Une fois la rupture avec le système de pouvoir consommée, la tâche qui leur incombe est immense. Elle consiste à doter le peuple des outils nécessaires pour faire sa révolution. A savoir, comment parvenir à la quête de la souveraineté de l’Etat, désaliéné du militaire, du religieux et de l’identitaire. Comment parvenir à concilier un Etat moderniste et une citoyenneté fondée sur la liberté de conscience dans une société aliénée dans les structures mentales patriarcales et l’imaginaire mythologique religieux.

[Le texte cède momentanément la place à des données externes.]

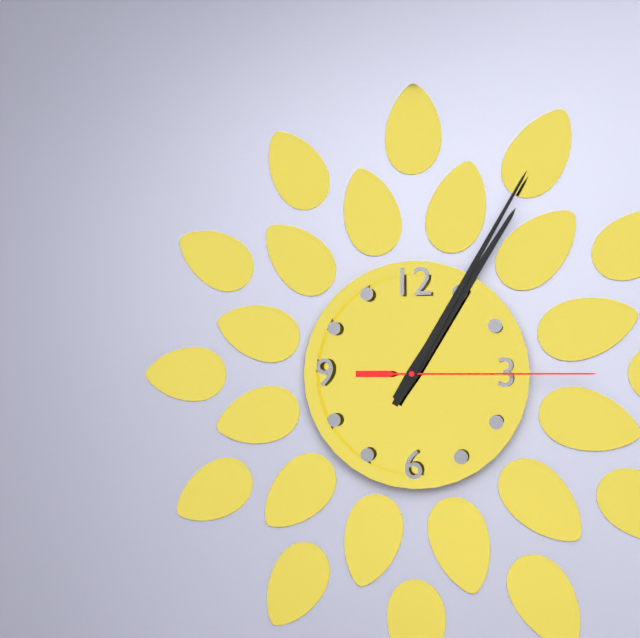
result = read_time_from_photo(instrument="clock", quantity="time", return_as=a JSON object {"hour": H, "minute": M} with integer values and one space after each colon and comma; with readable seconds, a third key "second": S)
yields {"hour": 1, "minute": 5, "second": 15}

Comment parvenir à doter le citoyen de l’entendement nécessaire pour pouvoir intérioriser et s’approprier les valeurs démocratiques et républicaines qui caractérisent un Etat moderniste et une citoyenneté fondée sur la liberté de conscience. Parce que cela ne se décrète pas. On ne désaliène pas une population de ses structures mentales patriarcales et de son imaginaire mythologique religieux avec une baguette magique ! Il faut être réaliste et pragmatique pour mener à bien cette entreprise, qui consiste à débarrasser la société des résidus moyenâgeux. La religion doit réintégrer le domaine du privé pour permettre au citoyen l’exercice de sa liberté de conscience, une condition essentielle à l’avènement de tout Etat moderniste. L’identité ne doit pas être une affaire ethnique, mais seulement citoyenne, qui sera déterminée par l’idéal humaniste et civilisationnel qui caractérise les luttes qui ont jalonné l’histoire de la nation en devenir et dans lesquelles tout citoyen du monde pourra s’y identifier, quelles que soient son origine ethnique ou la couleur de sa peau. Le système de pouvoir aliénant est supposé être disqualifié, reste à consolider le peuple dans sa conscience politique moderniste et républicaine pour empêcher toute potentialité de reflux.

Y.B.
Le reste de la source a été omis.